SOURCE MATERIAL >>
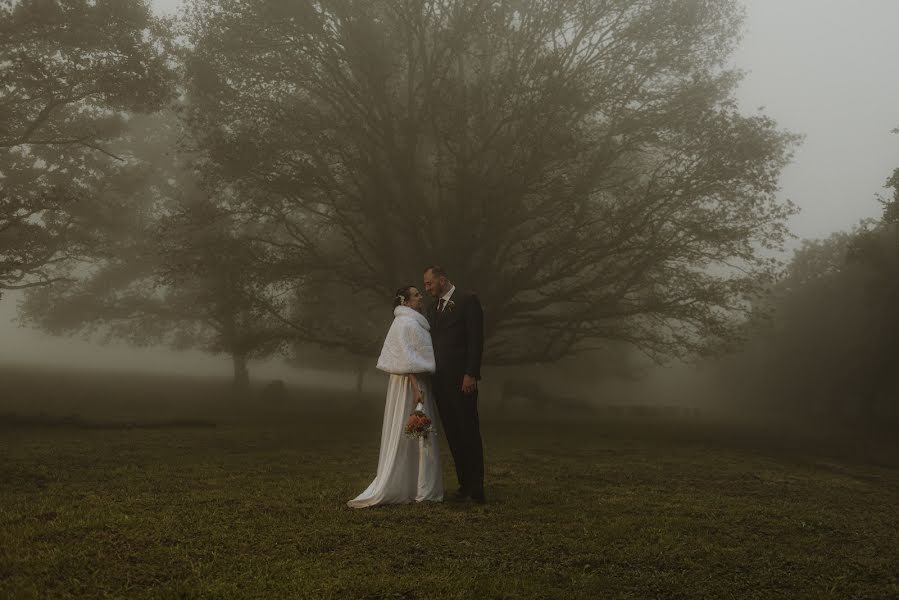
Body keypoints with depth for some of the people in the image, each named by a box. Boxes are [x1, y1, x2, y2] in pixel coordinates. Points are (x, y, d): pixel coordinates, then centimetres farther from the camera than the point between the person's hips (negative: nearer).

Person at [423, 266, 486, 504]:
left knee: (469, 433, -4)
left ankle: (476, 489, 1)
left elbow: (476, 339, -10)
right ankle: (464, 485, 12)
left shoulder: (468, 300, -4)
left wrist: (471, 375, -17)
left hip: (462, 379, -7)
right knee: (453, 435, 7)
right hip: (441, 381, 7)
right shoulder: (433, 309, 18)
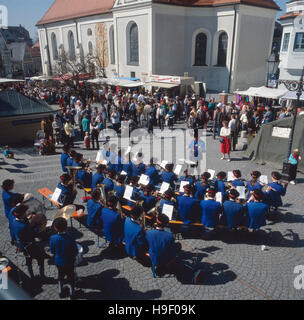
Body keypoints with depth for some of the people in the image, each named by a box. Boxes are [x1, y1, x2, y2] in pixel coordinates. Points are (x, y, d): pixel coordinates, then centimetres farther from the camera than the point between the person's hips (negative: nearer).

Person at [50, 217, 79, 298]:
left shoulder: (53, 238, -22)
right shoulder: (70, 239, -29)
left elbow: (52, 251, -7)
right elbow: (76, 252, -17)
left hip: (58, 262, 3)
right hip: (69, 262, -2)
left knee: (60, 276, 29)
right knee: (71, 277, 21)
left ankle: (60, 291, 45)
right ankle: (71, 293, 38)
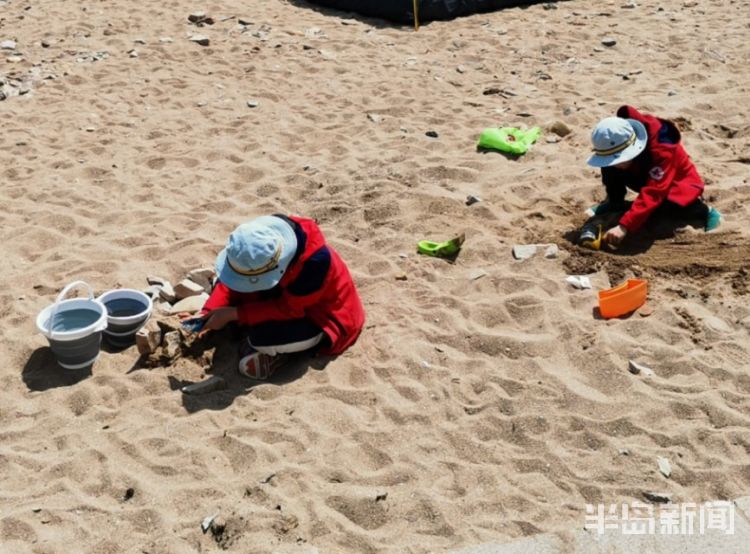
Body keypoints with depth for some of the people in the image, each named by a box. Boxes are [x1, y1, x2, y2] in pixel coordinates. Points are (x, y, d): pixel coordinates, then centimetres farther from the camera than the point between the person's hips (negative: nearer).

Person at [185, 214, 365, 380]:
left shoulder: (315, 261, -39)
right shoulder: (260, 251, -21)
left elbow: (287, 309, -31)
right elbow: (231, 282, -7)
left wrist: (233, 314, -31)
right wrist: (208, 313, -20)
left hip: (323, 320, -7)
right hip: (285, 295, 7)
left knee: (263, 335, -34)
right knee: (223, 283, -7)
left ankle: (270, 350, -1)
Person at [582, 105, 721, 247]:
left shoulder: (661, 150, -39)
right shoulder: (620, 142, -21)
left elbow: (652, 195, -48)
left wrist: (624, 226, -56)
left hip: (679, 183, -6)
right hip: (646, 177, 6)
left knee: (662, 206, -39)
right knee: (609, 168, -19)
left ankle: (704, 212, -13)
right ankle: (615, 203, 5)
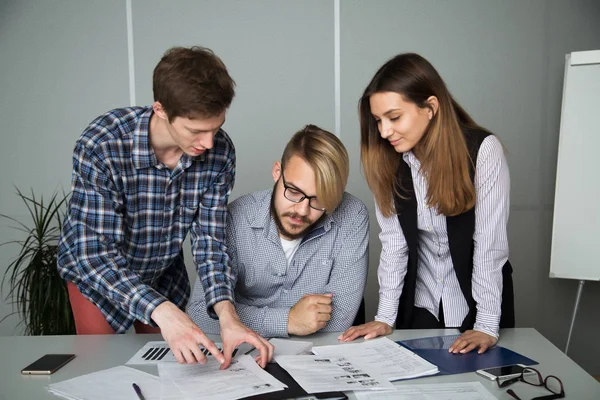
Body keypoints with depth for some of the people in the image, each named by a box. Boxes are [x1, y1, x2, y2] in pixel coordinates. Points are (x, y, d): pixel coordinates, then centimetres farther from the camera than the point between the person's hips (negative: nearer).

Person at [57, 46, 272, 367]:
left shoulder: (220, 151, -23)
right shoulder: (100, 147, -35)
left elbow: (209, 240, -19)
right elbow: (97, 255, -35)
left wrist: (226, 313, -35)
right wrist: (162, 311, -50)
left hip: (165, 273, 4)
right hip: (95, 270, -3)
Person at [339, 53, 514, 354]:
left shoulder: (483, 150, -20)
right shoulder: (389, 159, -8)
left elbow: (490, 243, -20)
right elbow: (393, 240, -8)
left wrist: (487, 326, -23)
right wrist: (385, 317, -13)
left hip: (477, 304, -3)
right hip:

EXERCISE >> From the records above, copy the lines word for word, starting with the line that contains "left elbow: (52, 251, -7)" and going on through the line that contains "left knee: (662, 206, -39)", both included. Leave the pictures out of your answer.

SOLUTION FOR THIS PROBLEM >>
left elbow: (52, 251, -7)
right elbow: (76, 252, -17)
left hip: (58, 262, 3)
right hip: (69, 262, -2)
left knee: (60, 276, 29)
right knee: (71, 277, 21)
left ankle: (60, 291, 45)
right ankle: (71, 293, 38)
Body keypoints with depth for some of the people in the image, each named by a box. Boxes are [x1, y1, x2, y2] in pixel coordinates. Points are (x, y, d): pixel coordinates, then centimetres farther from the camera than the point between the person's hips (negative: nearer).

Person at [185, 214, 365, 380]:
left shoulder: (315, 261, -39)
right shoulder: (260, 251, -21)
left elbow: (287, 309, -31)
right elbow: (231, 282, -7)
left wrist: (233, 314, -31)
right wrist: (208, 313, -20)
left hip: (323, 320, -7)
right hip: (285, 295, 7)
left knee: (263, 335, -34)
right knee: (223, 283, -7)
left ankle: (270, 350, -1)
Person at [582, 105, 721, 247]:
left shoulder: (661, 150, -39)
right shoulder: (620, 142, -21)
left elbow: (652, 195, -48)
left wrist: (624, 226, -56)
left hip: (679, 183, -6)
right hip: (646, 177, 6)
left knee: (662, 206, -39)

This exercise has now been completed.